* EXERCISE OBJECTIVE: Determine how many lines in the records hold "feConvolveMatrix", then give that number by itself.

* SUPPLIED DATA:
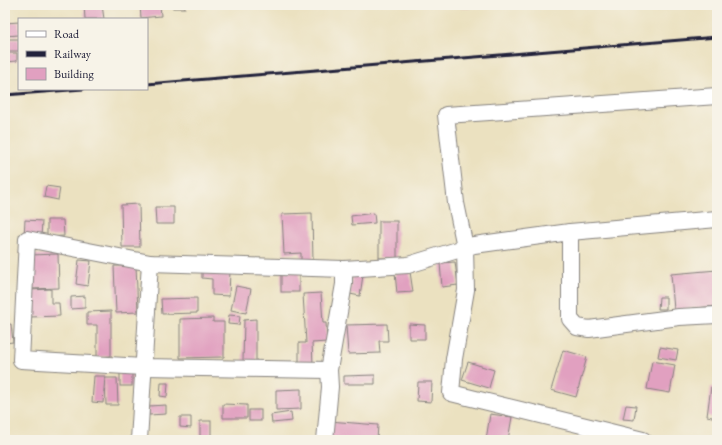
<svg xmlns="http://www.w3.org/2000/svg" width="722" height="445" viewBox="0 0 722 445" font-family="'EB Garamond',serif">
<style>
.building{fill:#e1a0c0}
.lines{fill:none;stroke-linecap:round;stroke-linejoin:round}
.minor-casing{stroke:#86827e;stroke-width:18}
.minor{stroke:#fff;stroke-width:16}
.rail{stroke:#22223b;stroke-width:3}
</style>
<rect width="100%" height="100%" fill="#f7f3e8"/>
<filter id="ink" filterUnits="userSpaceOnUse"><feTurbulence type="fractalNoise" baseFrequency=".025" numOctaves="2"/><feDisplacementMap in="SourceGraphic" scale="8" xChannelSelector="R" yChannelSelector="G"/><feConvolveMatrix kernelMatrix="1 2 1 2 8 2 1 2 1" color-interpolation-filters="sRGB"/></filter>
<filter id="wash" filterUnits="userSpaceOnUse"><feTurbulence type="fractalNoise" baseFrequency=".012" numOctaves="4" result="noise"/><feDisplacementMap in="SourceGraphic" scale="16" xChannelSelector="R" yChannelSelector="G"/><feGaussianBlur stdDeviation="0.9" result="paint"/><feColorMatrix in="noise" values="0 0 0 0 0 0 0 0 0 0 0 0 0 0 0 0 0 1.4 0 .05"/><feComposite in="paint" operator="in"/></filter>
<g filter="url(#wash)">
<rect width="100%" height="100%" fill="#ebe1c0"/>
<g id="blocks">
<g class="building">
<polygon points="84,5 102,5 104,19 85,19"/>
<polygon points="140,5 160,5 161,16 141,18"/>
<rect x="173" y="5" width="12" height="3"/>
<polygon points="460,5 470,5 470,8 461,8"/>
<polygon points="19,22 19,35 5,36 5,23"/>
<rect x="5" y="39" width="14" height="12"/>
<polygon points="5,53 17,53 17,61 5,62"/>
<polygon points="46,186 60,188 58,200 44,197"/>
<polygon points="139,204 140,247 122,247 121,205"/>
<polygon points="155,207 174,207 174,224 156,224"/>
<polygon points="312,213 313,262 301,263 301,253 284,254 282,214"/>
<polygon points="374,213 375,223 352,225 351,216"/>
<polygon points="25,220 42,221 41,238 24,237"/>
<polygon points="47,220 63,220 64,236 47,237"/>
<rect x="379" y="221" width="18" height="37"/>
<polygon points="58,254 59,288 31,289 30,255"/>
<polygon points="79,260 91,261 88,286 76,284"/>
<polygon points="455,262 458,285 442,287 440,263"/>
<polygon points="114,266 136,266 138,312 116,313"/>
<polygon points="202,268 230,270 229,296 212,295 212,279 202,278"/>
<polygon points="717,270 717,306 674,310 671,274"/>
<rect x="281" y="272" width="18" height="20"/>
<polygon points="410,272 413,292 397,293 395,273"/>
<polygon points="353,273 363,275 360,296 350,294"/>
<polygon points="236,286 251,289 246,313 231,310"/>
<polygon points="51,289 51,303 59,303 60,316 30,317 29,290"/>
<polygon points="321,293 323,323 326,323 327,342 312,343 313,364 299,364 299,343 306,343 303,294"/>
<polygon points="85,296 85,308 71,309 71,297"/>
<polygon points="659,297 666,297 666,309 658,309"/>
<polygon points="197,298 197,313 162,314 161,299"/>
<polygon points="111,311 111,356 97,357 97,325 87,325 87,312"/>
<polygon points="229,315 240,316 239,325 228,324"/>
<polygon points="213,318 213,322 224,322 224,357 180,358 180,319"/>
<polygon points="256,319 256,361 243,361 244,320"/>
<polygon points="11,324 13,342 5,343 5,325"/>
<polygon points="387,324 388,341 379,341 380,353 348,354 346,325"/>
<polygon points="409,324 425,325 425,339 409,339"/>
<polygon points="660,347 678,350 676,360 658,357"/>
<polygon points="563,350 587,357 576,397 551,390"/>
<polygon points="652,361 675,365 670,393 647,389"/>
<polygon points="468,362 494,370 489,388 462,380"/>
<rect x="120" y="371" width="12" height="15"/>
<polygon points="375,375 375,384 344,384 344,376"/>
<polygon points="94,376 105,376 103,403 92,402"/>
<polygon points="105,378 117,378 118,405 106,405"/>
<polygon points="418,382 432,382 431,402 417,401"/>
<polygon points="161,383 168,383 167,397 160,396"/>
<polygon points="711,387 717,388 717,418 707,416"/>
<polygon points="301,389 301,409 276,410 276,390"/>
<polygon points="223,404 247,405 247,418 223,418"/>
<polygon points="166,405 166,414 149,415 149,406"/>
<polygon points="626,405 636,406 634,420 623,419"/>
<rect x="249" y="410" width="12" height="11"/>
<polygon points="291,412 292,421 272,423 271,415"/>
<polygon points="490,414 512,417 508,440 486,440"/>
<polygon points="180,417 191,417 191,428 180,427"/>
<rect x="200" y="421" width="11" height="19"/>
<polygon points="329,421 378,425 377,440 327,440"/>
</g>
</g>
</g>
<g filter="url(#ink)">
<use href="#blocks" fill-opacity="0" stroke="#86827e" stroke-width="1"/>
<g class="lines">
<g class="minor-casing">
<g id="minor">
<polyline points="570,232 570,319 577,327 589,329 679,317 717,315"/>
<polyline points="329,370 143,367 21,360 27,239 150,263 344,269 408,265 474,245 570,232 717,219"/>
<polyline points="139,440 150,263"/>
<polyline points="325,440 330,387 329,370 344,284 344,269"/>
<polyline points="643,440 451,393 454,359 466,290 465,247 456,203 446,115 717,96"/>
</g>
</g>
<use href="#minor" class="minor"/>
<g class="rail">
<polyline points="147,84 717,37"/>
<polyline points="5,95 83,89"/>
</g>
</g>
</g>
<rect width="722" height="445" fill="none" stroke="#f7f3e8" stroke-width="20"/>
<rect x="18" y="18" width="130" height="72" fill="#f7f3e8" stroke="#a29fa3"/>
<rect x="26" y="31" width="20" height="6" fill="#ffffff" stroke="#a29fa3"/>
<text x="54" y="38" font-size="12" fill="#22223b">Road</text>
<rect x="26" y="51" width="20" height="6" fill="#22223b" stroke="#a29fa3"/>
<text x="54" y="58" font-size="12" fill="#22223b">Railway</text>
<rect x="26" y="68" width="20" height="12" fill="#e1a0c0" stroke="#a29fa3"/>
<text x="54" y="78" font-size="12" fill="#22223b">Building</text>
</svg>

...

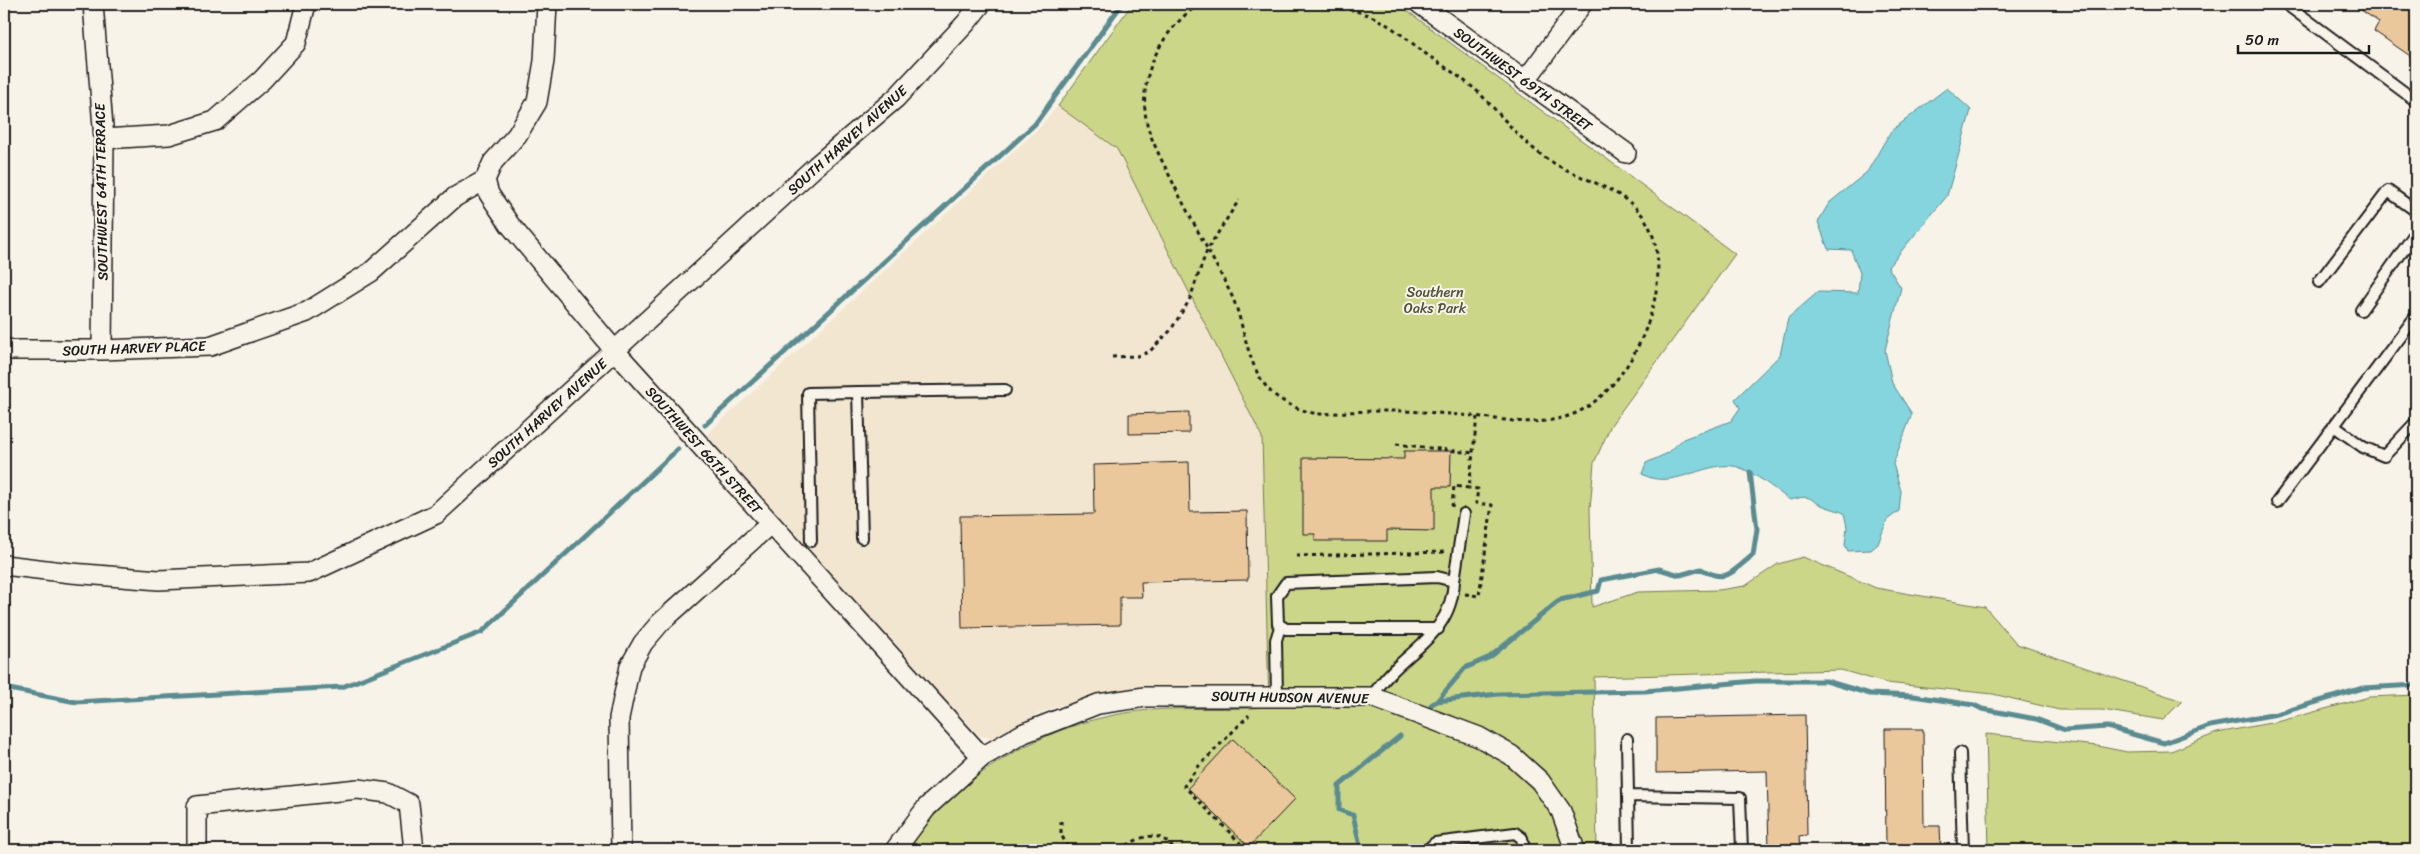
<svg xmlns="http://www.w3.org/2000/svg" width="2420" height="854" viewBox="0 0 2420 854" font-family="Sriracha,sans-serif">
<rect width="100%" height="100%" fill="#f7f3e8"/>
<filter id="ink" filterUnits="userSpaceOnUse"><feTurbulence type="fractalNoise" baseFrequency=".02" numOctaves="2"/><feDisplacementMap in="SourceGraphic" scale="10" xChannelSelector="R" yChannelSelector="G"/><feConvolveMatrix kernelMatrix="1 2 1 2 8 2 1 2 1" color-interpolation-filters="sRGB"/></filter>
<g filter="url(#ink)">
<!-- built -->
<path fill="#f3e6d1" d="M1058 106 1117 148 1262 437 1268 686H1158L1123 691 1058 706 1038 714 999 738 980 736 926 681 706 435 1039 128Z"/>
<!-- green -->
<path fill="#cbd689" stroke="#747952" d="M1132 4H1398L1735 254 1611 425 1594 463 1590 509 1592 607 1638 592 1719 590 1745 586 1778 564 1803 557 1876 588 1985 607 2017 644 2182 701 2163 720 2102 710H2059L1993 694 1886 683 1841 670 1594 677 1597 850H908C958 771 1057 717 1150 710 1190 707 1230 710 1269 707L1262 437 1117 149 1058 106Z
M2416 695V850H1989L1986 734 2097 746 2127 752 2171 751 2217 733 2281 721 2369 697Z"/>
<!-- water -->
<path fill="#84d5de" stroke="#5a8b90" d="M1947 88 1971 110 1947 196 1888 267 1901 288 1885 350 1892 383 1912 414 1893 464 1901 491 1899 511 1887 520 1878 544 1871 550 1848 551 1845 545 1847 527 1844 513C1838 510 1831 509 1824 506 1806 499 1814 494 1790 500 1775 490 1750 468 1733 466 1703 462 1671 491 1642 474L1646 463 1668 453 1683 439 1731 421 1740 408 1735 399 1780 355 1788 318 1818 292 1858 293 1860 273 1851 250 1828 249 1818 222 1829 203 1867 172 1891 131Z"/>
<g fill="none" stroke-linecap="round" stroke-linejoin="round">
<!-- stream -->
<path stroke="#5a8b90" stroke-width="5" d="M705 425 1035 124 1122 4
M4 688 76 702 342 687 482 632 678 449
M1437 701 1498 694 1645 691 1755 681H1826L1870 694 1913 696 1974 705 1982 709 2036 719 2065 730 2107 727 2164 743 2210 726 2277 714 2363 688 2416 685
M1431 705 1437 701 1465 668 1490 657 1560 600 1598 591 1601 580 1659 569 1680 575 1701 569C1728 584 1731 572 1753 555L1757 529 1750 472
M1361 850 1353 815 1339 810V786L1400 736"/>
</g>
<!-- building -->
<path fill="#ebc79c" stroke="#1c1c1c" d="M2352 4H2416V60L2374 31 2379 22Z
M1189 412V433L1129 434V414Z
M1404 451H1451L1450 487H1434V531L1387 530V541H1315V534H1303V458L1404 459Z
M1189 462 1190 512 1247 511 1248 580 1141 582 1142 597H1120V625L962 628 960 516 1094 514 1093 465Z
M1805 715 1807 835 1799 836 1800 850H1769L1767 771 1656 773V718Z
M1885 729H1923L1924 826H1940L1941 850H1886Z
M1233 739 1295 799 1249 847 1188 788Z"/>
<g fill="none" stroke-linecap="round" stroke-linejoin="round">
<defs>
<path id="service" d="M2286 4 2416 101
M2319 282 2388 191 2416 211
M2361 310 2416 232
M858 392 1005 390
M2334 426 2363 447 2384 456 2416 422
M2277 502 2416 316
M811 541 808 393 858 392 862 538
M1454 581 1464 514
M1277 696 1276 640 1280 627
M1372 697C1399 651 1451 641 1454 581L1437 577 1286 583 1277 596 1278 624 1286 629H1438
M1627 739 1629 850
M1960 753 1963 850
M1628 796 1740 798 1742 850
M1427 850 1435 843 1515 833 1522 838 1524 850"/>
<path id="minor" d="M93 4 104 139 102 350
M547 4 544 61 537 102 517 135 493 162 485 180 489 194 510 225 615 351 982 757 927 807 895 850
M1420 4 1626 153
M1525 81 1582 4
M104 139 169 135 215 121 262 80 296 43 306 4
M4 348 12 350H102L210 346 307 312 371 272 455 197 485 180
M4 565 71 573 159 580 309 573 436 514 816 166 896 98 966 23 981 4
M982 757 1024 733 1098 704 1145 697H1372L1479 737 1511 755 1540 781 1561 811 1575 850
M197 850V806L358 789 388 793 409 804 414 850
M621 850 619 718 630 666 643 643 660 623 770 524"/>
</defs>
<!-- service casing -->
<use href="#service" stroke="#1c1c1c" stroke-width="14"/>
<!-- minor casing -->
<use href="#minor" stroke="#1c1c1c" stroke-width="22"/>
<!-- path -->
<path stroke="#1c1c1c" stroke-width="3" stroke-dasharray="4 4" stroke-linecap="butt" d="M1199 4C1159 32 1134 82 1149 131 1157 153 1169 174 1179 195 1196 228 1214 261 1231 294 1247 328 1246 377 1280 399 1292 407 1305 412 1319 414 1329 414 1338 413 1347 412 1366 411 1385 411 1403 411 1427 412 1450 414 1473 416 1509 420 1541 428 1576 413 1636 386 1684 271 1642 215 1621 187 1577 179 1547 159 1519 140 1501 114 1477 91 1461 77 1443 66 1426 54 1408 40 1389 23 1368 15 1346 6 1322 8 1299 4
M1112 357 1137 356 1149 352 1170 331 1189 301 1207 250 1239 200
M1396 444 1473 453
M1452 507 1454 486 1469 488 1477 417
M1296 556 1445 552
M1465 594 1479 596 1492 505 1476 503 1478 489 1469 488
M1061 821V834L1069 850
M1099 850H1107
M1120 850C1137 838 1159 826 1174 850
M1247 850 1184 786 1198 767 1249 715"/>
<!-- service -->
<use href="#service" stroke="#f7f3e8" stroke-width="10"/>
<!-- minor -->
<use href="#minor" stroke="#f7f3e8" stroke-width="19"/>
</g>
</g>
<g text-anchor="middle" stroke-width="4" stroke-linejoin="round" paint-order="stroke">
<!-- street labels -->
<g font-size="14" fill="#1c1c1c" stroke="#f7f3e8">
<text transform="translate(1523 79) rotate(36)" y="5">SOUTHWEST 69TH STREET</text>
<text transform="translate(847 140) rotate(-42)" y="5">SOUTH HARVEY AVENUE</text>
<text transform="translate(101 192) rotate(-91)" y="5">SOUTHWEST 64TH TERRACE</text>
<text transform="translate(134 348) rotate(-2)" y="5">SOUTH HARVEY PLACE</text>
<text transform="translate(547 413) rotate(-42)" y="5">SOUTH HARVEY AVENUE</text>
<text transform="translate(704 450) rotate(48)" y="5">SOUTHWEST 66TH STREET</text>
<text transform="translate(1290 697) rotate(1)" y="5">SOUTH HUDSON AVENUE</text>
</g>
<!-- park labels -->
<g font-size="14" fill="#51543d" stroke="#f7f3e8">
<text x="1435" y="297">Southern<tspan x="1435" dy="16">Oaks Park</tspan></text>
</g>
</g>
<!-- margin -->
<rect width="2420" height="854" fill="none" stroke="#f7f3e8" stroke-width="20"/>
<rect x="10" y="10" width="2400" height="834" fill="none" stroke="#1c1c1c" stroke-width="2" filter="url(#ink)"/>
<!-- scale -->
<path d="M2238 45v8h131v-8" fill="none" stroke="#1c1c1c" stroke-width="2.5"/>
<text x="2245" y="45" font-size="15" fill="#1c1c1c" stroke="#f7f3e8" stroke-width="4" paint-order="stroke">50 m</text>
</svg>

* TASK SOLUTION: 2